Clothing, bags and glasses are among some of the more common items left behind last year, but also almost 200 Kindles, iPads and other tablet devices were left as well as 167 mobile phones. There were close to 3633 unclaimed items in lost property in just the second half of 2018. Furthermore, since the turn of the year, EMA have amassed another 568 items in its lost property drawers.
Andy Tyler-Smith, EMA’s security and operations director, said: “We can easily understand how and why possessions are left behind. But it’s surprising how many people don’t try and retrieve them.

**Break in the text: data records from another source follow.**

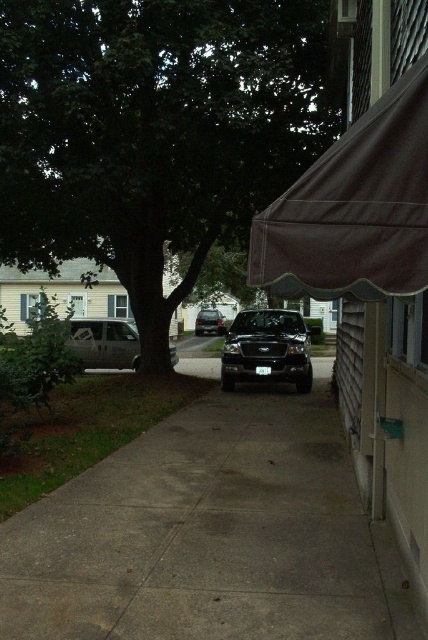
From the picture: Can you confirm if gray concrete pavement at center is positioned above black matte truck at center?

Incorrect, gray concrete pavement at center is not positioned above black matte truck at center.

Image resolution: width=428 pixels, height=640 pixels. In order to click on gray concrete pavement at center in this screenshot , I will do `click(211, 532)`.

Locate an element on the screen. gray concrete pavement at center is located at coordinates (211, 532).

Is black matte truck at center taller than silver metallic van at left?

Correct, black matte truck at center is much taller as silver metallic van at left.

Is black matte truck at center bigger than silver metallic van at left?

Indeed, black matte truck at center has a larger size compared to silver metallic van at left.

Which is in front, point (300, 324) or point (91, 317)?

Positioned in front is point (300, 324).

The height and width of the screenshot is (640, 428). I want to click on black matte truck at center, so click(267, 348).

Is green leafy tree at center taller than silver metallic van at left?

Yes, green leafy tree at center is taller than silver metallic van at left.

How much distance is there between green leafy tree at center and silver metallic van at left?

green leafy tree at center is 12.96 feet from silver metallic van at left.

Is point (38, 192) more distant than point (83, 368)?

Yes, point (38, 192) is behind point (83, 368).

Locate an element on the screen. This screenshot has width=428, height=640. green leafy tree at center is located at coordinates (152, 132).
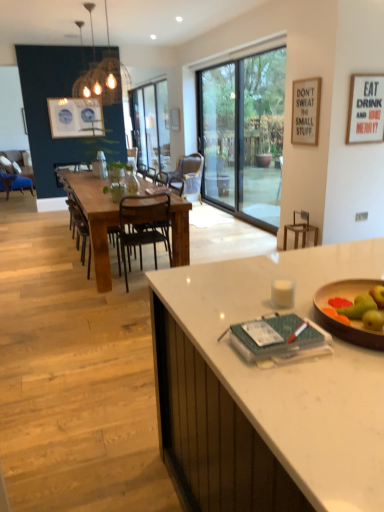
Locate an element on the screen. The height and width of the screenshot is (512, 384). vacant space positioned to the left of green matte apple at right is located at coordinates (317, 339).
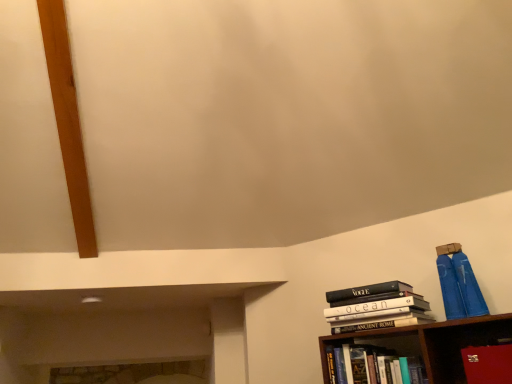
Identify the location of hardcover book at lower right, which is the 2th book in top-to-bottom order. (360, 364).

This screenshot has height=384, width=512. What do you see at coordinates (377, 308) in the screenshot?
I see `hardcover books at right, placed as the second book when sorted from bottom to top` at bounding box center [377, 308].

Identify the location of red leather book at lower right. This screenshot has height=384, width=512. (488, 364).

Considering the relative sizes of hardcover books at right, placed as the second book when sorted from bottom to top, and red leather book at lower right in the image provided, is hardcover books at right, placed as the second book when sorted from bottom to top, bigger than red leather book at lower right?

Indeed, hardcover books at right, placed as the second book when sorted from bottom to top, has a larger size compared to red leather book at lower right.

Is hardcover books at right, placed as the second book when sorted from bottom to top, closer to camera compared to red leather book at lower right?

Result: That is False.

At what (x,y) coordinates should I click in order to perform the action: click on book that is the 2nd object above the red leather book at lower right (from a real-world perspective). Please return your answer as a coordinate pair (x, y). Looking at the image, I should click on (377, 308).

Is hardcover books at right, placed as the second book when sorted from bottom to top, oriented away from red leather book at lower right?

That's not correct — hardcover books at right, placed as the second book when sorted from bottom to top, is not looking away from red leather book at lower right.

Does hardcover books at right, placed as the second book when sorted from bottom to top, have a larger size compared to hardcover book at lower right, which is the first book in bottom-to-top order?

Indeed, hardcover books at right, placed as the second book when sorted from bottom to top, has a larger size compared to hardcover book at lower right, which is the first book in bottom-to-top order.

Is hardcover books at right, placed as the first book when sorted from top to bottom, wider or thinner than hardcover book at lower right, which is the 2th book in top-to-bottom order?

In the image, hardcover books at right, placed as the first book when sorted from top to bottom, appears to be wider than hardcover book at lower right, which is the 2th book in top-to-bottom order.

From a real-world perspective, who is located higher, hardcover books at right, placed as the first book when sorted from top to bottom, or hardcover book at lower right, which is the 2th book in top-to-bottom order?

From a 3D spatial view, hardcover books at right, placed as the first book when sorted from top to bottom, is above.

Is the position of hardcover books at right, placed as the second book when sorted from bottom to top, more distant than that of hardcover book at lower right, which is the 2th book in top-to-bottom order?

That is True.

How different are the orientations of red leather book at lower right and hardcover books at right, placed as the second book when sorted from bottom to top, in degrees?

They differ by 0.401 degrees in their facing directions.

Between red leather book at lower right and hardcover books at right, placed as the first book when sorted from top to bottom, which one has larger size?

hardcover books at right, placed as the first book when sorted from top to bottom.

How distant is red leather book at lower right from hardcover books at right, placed as the first book when sorted from top to bottom?

red leather book at lower right and hardcover books at right, placed as the first book when sorted from top to bottom, are 12.60 inches apart from each other.

Can you confirm if red leather book at lower right is positioned to the right of hardcover books at right, placed as the second book when sorted from bottom to top?

Indeed, red leather book at lower right is positioned on the right side of hardcover books at right, placed as the second book when sorted from bottom to top.

From a real-world perspective, relative to hardcover books at right, placed as the second book when sorted from bottom to top, is hardcover book at lower right, which is the first book in bottom-to-top order, vertically above or below?

In terms of real-world spatial position, hardcover book at lower right, which is the first book in bottom-to-top order, is below hardcover books at right, placed as the second book when sorted from bottom to top.

Does point (370, 355) come in front of point (357, 300)?

Yes.

Is hardcover book at lower right, which is the 2th book in top-to-bottom order, taller than hardcover books at right, placed as the first book when sorted from top to bottom?

No.

Is hardcover book at lower right, which is the first book in bottom-to-top order, in contact with hardcover books at right, placed as the second book when sorted from bottom to top?

No, hardcover book at lower right, which is the first book in bottom-to-top order, is not beside hardcover books at right, placed as the second book when sorted from bottom to top.

From the picture: Is red leather book at lower right not inside hardcover book at lower right, which is the first book in bottom-to-top order?

red leather book at lower right lies outside hardcover book at lower right, which is the first book in bottom-to-top order,'s area.

Can you confirm if red leather book at lower right is thinner than hardcover book at lower right, which is the first book in bottom-to-top order?

No.

Who is bigger, red leather book at lower right or hardcover book at lower right, which is the first book in bottom-to-top order?

Bigger between the two is hardcover book at lower right, which is the first book in bottom-to-top order.

Is hardcover book at lower right, which is the first book in bottom-to-top order, thinner than red leather book at lower right?

Yes, hardcover book at lower right, which is the first book in bottom-to-top order, is thinner than red leather book at lower right.

Are hardcover book at lower right, which is the first book in bottom-to-top order, and red leather book at lower right beside each other?

No, hardcover book at lower right, which is the first book in bottom-to-top order, is not touching red leather book at lower right.

Does hardcover book at lower right, which is the first book in bottom-to-top order, appear on the left side of red leather book at lower right?

Yes.

This screenshot has height=384, width=512. I want to click on paperback book beneath the hardcover books at right, placed as the second book when sorted from bottom to top (from a real-world perspective), so click(x=488, y=364).

The image size is (512, 384). Find the location of `book that is above the hardcover book at lower right, which is the first book in bottom-to-top order (from a real-world perspective)`. book that is above the hardcover book at lower right, which is the first book in bottom-to-top order (from a real-world perspective) is located at coordinates (377, 308).

Based on the photo, from the image, which object appears to be nearer to red leather book at lower right, hardcover books at right, placed as the first book when sorted from top to bottom, or hardcover book at lower right, which is the 2th book in top-to-bottom order?

hardcover books at right, placed as the first book when sorted from top to bottom, is closer to red leather book at lower right.

Looking at the image, which one is located further to hardcover book at lower right, which is the first book in bottom-to-top order, red leather book at lower right or hardcover books at right, placed as the first book when sorted from top to bottom?

red leather book at lower right lies further to hardcover book at lower right, which is the first book in bottom-to-top order, than the other object.

From the image, which object appears to be nearer to hardcover books at right, placed as the second book when sorted from bottom to top, red leather book at lower right or hardcover book at lower right, which is the first book in bottom-to-top order?

Based on the image, hardcover book at lower right, which is the first book in bottom-to-top order, appears to be nearer to hardcover books at right, placed as the second book when sorted from bottom to top.

Looking at the image, which one is located closer to hardcover books at right, placed as the first book when sorted from top to bottom, hardcover book at lower right, which is the first book in bottom-to-top order, or red leather book at lower right?

hardcover book at lower right, which is the first book in bottom-to-top order, is positioned closer to the anchor hardcover books at right, placed as the first book when sorted from top to bottom.

Looking at the image, which one is located further to red leather book at lower right, hardcover book at lower right, which is the first book in bottom-to-top order, or hardcover books at right, placed as the first book when sorted from top to bottom?

The object further to red leather book at lower right is hardcover book at lower right, which is the first book in bottom-to-top order.

Based on their spatial positions, is hardcover books at right, placed as the second book when sorted from bottom to top, or red leather book at lower right closer to hardcover book at lower right, which is the 2th book in top-to-bottom order?

Among the two, hardcover books at right, placed as the second book when sorted from bottom to top, is located nearer to hardcover book at lower right, which is the 2th book in top-to-bottom order.

The width and height of the screenshot is (512, 384). What are the coordinates of `book situated between hardcover book at lower right, which is the 2th book in top-to-bottom order, and red leather book at lower right from left to right` in the screenshot? It's located at (377, 308).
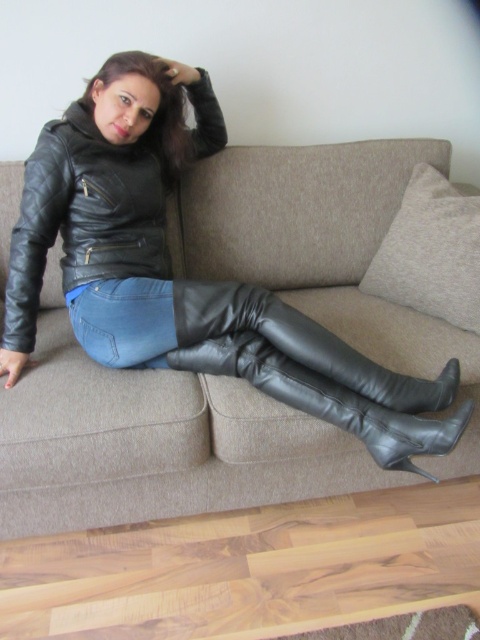
Based on the photo, you are a fashion designer analyzing the outfit of the person sitting on the beige sofa. Which item of clothing is taller in height between the black leather boot at lower center and the blue denim jeans at center?

The black leather boot at lower center is much taller than the blue denim jeans at center.

You are standing in the living room and want to take a photo of the beige fabric couch at center. If your camera has a minimum focus distance of 4 feet, will you need to step back to take the photo?

The beige fabric couch at center is 4.36 feet away from the camera, which is beyond the camera minimum focus distance of 4 feet. Therefore, you do not need to step back to take the photo.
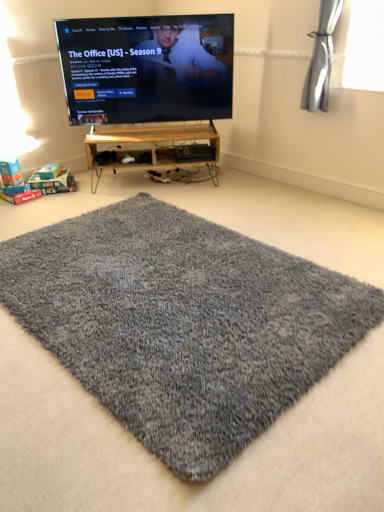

“Our message to passengers is simple. Travel light – avoid bringing belongings that aren’t necessary for your journey and check the trays after you have been through security.
“If you think you have left something at the airport, please do get in touch and we’ll do what we can to help you find lost items.”
However at the more surprising end of items lost at East Midlands Airport, 217 belts were found at the airport in 2018; we assumed these were dumped by passengers who were looking to shave minutes off the security process?!
Another reason for abandoning these supposedly vital items (to prevent pulling your trousers up every 5 minutes) seems to be passengers forgetting them in the trays provided at the beginning of security which seems to be one of the most common places for passengers to forget belongings. In addition to this, airport staff also find many items at the on-site restaurants and bars.
One stand-out item is a Swiss-made gold watch which is likely to be of high significant monetary and personal value to one passenger who was presented in recognition of 25 years’ service at a local employer.
If attempts to reunite passengers with items are unsuccessful, the lost property is donated to charities such as the British Heart Foundation and the Derbyshire, Leicestershire and Rutland Air Ambulance. Items are often auctioned off, with the proceeds going to children’s cancer charity CLIC Sargent, which the airport supports.